Markets

EUR/JPY attracts some vendors to 163.50 when it grows to a safe demand for demanding

  • EUR/JPY falls on Monday in the early session of Europe to 163.50.
  • Trump's tariff uncertainty supports safe currencies such as JPY.
  • The eurozone inflation rises in April.

The EUR/JPY cross will reach around 163.50 on Monday during the early session of Europe. The Japanese Yen (JPY) serves a larger euro (EUR) compared to growing safe demand in the midst of economic uncertainty. The trust of the eurozone Sentix investors will come on Monday later. Trading activities will be back on Monday due to Japan's public holiday.

US President Donald Trump reiterated that China was open to a trade agreement but did not offer specific details or schedule. In addition, Trump noted that the US does not have XI Jinping this week. Investor sentiment shifts sour, due to the uncertainty of lasting global trade that support JPY and act as a cross -life.

Japanese Bank (BOJ) kept its interest rate unanimous in a unanimous voice and reduced its growth forecast last week. The guidance of the Dovish of the Japanese Central Bank may be JPY upside down in the near future. Boj reduced his economic growth forecast to 0.5% to 1.1% for the financial year ended in March 2026, which was predicted three months ago. It also reduced its growth forecast to 0.7% expansion from 1.0% during the next financial year in January.
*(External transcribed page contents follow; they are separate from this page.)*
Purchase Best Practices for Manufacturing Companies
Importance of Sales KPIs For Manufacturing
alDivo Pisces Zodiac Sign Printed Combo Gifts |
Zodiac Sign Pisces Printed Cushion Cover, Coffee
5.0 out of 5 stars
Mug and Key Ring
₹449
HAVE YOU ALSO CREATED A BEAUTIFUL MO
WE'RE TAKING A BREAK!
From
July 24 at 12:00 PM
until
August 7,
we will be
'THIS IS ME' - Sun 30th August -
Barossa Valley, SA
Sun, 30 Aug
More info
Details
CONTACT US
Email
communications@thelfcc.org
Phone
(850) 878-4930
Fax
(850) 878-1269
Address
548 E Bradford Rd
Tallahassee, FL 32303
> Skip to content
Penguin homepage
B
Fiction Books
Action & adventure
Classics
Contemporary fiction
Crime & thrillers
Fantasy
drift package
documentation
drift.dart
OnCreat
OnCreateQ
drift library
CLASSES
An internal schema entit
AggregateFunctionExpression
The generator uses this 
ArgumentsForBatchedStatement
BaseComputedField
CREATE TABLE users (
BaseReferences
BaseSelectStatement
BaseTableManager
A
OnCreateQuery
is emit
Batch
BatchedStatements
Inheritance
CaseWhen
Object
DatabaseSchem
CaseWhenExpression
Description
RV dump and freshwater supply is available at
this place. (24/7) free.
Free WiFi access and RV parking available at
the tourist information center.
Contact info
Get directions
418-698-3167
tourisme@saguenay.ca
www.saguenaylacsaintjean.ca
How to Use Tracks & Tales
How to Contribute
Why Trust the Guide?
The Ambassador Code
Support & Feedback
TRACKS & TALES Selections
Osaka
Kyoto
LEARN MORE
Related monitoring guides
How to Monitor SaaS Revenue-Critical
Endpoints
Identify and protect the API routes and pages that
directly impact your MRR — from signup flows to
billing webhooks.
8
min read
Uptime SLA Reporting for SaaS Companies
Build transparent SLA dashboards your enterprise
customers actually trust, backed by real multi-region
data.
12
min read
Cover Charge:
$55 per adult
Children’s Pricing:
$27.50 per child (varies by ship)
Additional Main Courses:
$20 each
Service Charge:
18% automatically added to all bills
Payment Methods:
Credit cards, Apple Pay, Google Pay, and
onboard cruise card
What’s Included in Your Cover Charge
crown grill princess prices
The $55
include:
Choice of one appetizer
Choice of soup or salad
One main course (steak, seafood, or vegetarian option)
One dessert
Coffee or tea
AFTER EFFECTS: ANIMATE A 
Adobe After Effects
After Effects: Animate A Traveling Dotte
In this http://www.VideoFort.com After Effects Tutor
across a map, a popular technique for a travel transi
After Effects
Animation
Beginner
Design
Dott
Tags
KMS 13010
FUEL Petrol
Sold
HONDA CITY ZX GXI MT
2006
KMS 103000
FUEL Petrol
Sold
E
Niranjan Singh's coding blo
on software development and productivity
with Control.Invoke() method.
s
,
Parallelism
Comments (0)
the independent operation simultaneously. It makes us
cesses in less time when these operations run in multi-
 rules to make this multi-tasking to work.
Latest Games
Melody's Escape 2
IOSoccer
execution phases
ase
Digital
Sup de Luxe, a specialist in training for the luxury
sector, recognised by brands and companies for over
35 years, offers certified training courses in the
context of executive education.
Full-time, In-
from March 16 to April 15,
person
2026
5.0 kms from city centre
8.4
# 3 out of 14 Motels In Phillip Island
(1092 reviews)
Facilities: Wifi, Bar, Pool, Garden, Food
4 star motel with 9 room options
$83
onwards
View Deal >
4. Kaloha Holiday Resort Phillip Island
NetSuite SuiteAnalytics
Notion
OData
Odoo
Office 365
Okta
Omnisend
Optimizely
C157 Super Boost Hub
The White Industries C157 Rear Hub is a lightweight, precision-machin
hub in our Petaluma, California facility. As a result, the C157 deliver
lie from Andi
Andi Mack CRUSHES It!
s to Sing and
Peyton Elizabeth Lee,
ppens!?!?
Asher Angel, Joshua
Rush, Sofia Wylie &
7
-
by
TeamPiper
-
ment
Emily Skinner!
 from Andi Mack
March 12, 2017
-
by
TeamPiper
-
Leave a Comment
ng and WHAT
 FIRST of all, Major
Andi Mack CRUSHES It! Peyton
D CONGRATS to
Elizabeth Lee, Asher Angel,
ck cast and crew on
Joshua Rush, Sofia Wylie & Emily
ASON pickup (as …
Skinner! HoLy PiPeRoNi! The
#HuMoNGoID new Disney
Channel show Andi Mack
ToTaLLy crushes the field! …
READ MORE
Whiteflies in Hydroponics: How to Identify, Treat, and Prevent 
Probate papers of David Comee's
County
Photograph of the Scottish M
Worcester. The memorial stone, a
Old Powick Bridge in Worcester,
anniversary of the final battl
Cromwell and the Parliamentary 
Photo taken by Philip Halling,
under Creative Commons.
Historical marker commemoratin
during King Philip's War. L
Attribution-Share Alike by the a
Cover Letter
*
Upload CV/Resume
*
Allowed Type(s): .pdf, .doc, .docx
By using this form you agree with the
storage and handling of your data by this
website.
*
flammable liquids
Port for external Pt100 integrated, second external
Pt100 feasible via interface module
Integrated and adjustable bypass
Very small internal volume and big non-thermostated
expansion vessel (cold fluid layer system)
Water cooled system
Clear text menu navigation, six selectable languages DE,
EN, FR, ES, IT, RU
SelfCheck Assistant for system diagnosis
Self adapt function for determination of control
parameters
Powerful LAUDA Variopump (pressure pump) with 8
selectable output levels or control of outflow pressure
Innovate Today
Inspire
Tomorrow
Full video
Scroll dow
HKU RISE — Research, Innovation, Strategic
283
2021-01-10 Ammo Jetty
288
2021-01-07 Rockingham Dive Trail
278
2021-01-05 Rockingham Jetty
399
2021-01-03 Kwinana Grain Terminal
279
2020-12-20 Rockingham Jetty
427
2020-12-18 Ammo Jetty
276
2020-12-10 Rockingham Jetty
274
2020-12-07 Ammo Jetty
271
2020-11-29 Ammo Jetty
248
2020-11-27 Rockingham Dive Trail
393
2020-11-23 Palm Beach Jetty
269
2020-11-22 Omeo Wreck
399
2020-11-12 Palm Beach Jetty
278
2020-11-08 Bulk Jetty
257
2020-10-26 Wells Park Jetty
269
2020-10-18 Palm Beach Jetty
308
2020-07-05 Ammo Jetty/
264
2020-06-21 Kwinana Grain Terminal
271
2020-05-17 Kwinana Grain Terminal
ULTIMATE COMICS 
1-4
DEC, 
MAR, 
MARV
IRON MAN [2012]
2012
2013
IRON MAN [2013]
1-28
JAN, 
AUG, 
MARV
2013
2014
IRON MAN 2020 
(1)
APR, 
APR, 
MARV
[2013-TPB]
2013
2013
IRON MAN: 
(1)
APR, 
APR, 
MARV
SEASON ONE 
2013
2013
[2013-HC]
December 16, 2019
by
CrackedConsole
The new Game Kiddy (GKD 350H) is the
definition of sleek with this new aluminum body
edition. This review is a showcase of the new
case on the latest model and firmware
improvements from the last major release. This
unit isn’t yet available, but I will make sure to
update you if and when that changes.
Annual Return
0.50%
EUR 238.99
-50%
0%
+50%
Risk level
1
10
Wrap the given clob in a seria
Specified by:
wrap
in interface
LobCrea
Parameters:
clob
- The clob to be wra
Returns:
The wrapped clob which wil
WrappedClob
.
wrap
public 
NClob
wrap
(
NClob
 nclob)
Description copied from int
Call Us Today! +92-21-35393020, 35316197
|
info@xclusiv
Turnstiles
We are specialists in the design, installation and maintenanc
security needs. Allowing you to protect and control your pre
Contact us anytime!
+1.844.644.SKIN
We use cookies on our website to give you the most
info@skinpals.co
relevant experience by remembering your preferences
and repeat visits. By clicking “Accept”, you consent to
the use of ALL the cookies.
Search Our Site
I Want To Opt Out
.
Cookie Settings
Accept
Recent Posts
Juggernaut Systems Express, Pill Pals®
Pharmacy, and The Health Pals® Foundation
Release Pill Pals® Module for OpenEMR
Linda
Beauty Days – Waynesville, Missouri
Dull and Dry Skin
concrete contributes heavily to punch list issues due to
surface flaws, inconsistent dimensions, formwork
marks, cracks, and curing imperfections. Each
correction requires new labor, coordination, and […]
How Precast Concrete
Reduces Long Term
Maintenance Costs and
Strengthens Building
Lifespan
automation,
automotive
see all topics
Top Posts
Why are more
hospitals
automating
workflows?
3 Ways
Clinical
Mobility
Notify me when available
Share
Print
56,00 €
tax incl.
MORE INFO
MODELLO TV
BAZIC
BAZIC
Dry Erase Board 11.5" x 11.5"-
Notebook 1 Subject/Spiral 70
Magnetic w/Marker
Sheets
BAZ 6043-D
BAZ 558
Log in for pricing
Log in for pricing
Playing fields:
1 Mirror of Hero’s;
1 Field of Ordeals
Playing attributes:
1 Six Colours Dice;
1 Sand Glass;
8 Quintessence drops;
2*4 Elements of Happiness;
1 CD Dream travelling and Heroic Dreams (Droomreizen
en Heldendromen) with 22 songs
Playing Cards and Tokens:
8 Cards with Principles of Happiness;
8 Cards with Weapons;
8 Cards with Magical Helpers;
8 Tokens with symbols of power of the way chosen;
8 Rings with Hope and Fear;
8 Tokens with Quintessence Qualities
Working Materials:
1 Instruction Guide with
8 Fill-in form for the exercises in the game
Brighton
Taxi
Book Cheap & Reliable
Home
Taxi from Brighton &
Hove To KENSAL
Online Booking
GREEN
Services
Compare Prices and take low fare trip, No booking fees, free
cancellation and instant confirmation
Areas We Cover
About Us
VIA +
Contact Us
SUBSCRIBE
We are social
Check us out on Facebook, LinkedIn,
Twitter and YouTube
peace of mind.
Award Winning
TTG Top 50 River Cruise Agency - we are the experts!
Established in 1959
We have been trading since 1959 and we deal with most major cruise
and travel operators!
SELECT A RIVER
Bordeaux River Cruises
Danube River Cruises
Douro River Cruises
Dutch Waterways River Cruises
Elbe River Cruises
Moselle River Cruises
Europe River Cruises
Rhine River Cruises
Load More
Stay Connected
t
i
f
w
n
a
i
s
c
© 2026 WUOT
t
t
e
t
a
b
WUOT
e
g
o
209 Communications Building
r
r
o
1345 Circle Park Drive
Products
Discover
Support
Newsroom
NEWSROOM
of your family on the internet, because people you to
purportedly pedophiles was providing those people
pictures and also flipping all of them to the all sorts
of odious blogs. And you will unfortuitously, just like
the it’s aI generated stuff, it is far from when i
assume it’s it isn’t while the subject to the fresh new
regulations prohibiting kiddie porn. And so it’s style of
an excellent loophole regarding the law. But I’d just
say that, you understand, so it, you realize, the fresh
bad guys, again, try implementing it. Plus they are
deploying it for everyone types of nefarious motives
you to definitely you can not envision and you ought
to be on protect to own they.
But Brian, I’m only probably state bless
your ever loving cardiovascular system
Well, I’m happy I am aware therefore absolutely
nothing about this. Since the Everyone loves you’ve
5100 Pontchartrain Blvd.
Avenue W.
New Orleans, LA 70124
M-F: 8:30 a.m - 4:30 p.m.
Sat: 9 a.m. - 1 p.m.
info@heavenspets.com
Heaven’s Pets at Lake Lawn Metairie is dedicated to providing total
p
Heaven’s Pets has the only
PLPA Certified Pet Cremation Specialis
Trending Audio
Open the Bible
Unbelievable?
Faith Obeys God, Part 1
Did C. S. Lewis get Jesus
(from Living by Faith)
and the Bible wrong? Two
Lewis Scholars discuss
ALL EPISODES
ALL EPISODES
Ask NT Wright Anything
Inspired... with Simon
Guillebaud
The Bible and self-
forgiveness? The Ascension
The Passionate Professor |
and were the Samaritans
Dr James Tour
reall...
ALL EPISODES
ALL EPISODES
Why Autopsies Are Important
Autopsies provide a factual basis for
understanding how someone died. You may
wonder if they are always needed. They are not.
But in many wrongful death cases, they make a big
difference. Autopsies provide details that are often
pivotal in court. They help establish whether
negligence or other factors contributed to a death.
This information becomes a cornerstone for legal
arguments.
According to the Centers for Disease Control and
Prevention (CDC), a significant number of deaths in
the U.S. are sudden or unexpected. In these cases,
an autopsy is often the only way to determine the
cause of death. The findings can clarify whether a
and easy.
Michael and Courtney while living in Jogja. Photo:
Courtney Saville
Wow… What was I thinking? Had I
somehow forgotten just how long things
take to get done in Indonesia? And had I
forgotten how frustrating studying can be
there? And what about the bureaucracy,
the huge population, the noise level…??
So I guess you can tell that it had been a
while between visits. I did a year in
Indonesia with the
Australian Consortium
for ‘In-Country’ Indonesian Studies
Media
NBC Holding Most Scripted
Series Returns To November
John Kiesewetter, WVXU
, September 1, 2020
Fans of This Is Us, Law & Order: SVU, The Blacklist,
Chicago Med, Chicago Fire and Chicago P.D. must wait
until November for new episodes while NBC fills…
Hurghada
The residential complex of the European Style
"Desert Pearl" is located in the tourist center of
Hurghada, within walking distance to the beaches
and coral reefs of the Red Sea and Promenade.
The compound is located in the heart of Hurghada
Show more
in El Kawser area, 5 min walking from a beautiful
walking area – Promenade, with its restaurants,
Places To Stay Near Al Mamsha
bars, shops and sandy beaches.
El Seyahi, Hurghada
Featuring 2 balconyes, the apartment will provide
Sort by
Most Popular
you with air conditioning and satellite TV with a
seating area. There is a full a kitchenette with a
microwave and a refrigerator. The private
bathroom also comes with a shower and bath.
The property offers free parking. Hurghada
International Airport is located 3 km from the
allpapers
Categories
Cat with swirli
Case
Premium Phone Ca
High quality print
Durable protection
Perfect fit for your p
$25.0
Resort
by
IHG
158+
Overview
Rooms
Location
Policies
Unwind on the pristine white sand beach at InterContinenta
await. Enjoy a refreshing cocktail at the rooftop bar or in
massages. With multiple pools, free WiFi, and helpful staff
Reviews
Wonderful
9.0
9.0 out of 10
On the front of the EUR, eurozone inflation rose more than expected in April, potentially creating the European Central Bank (ECB) roads to make even lower interest rates in the coming months. ECB President Christine Lagarde said the central bank depends on the data on the interest rates. The ECB last reduced interest rates in April, bringing its deposit rate to 2.25%, which is 4.00% in mid -2012.

Japanese yen FAQ

Japanese yen (JPY) is one of the worlds traded in the world. Its value is widely determined by the Japanese economy, but more specifically the difference between the Japanese Bank's policy, the yield of Japanese and US bonds or traders' quality.

One of the banks of Japanese mandates is currency control, so its moves are key to yen. Boj has sometimes intervened directly in the foreign exchange markets to lower the value of yen in general, although it often refrains from the political problems of its main trade partners. Boj's super-light monetary policy in 2013-2024 made the yen depreciated against its main currency companions, as the political difference between the Japanese Bank and other central banks. Recently, this ultra-light politics have gradually relaxed a certain support to the yen.

Over the last decade, BOJ has caused the Political Policy to enlist the expansion of the Ultra-free monetary policy with other central banks, especially the US Federal Reserve. It supported the expansion of the differential of the 10-year-old US and Japanese bonds, which favored the US dollars towards Japanese yen. BOJ's decision in 2024 will gradually abandon the highly accurate politics with cutting interest rates in other major central banks.

Japanese yen is often considered a safe investment. This means that during the stress of market, investors are more likely to put their money into the Japanese currency due to their alleged credibility and stability. Turbulent times are likely to strengthen the value of yen to other currencies invested.